TEXT>
========================================

Going abroad is a dream of almost every Filipino. Millions of Filipinos are scattered in every part of the world working in different fields. And yes, I am one of them. An ordinary Filipino citizen, I left my country full of ambition and hope for myself, my family and my country.
After learning that Thailand is opening its doors for foreign ESL/EFL teachers, I confidently crammed up my things and headed to the “land of smiles”. At first, making such decision was very hard since that would be my first time to stay away from my family. However, as I glimpsed on the brighter side of working abroad, I easily made my decision firm and immediately dealt with my passport and other preparations for my flight going to Thailand.
Things happened promptly that I woke up early one day joining the buoyant applicants in the field of language teaching. I really thought that things would turn out the way I expected them to happen but it was the other extreme. Contrary to what I believed, seeking for a job has never been that easy in Thailand. As twenty-year-old neophyte in the arena, I have encountered plenty of appalling incidents along the way such as the slur of not being entertained because I am not a Caucasian, the frustration of not being understood when asking for directions, the bleakness of applying in the remote areas in the provinces where nobody understands my purpose for coming in their school and many others. In all honesty, I was in an uphill struggle before I landed a teaching job in Thailand. However, I did my best to hurdle every impediment along the way just to find a shelter that would embrace my ambition of joining Thailand's international teaching force.
As any job-hunter would experience, my application in different schools has been turned down for various reasons (i.e. no vacancy, they need English native speakers only, I am too young, etc.). But still, I did not lose hope and continued to believe my dreams. Luckily, a Filipino acquaintance while attending Sunday mass in a Catholic church offered help by guiding me to a province called Samutsongkhram. That province is the smallest in Thailand composed of only three districts. Of all the schools I have visited that day, I was lucky enough to hear positive response from the head of the English Department of the last school I visited. Although she said that they already have two English native speaking foreign teachers from Canada and England, I could still sense her eagerness to hire another foreign teacher.

========================================

PROVIDED MATERIAL>

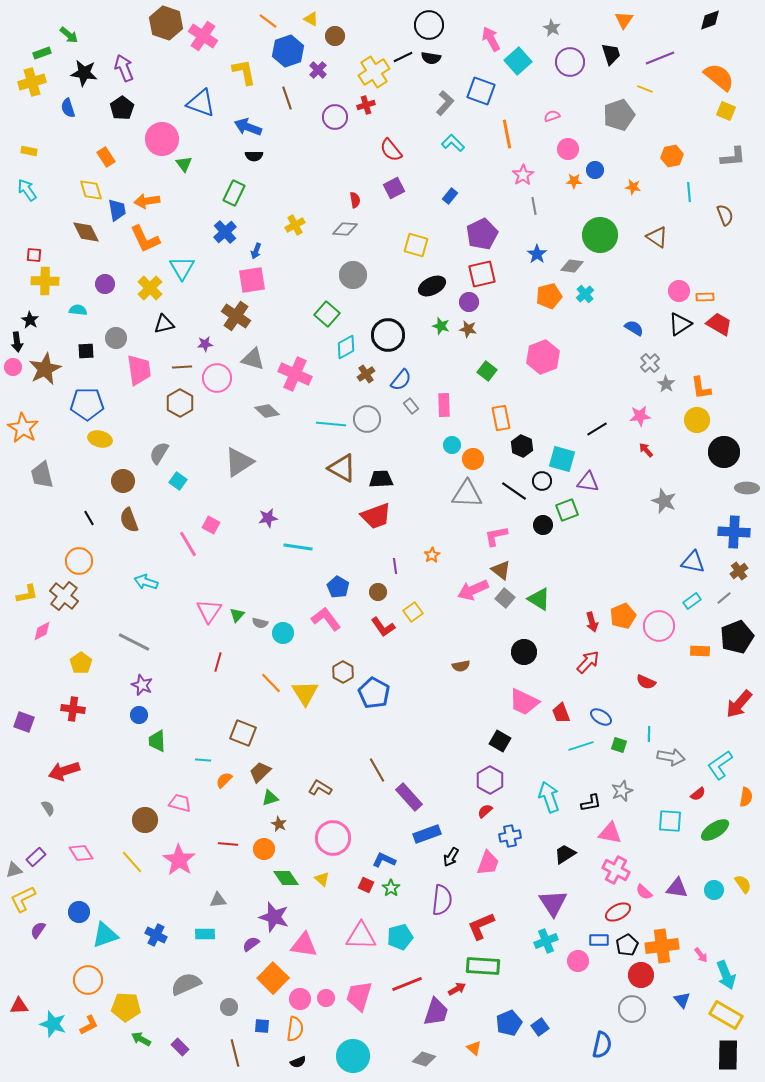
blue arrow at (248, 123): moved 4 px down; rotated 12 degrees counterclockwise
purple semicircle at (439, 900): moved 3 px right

========================================

TASKS FOR THIS EXERCISE>
1. Copy the passage from the account of teaching in Thailand between "Going abroad is" and "going to Thailand.", inclusive.
2. Say whether each statement agrees with the account of teaching in Thailand, answering yes or no and quoting the deciding words: (a) Samutsongkhram is the smallest province in Thailand. (b) The writer was thirty years old while looking for a teaching job. (c) The last school visited already had foreign teachers from Australia and England.

ANSWERS BELOW>
1.
Going abroad is a dream of almost every Filipino. Millions of Filipinos are scattered in every part of the world working in different fields. And yes, I am one of them. An ordinary Filipino citizen, I left my country full of ambition and hope for myself, my family and my country.
After learning that Thailand is opening its doors for foreign ESL/EFL teachers, I confidently crammed up my things and headed to the “land of smiles”. At first, making such decision was very hard since that would be my first time to stay away from my family. However, as I glimpsed on the brighter side of working abroad, I easily made my decision firm and immediately dealt with my passport and other preparations for my flight going to Thailand.

2.
(a) Yes: "That province is the smallest in Thailand composed of only three districts."
(b) No: "As twenty-year-old neophyte in the arena"
(c) No: "they already have two English native speaking foreign teachers from Canada and England"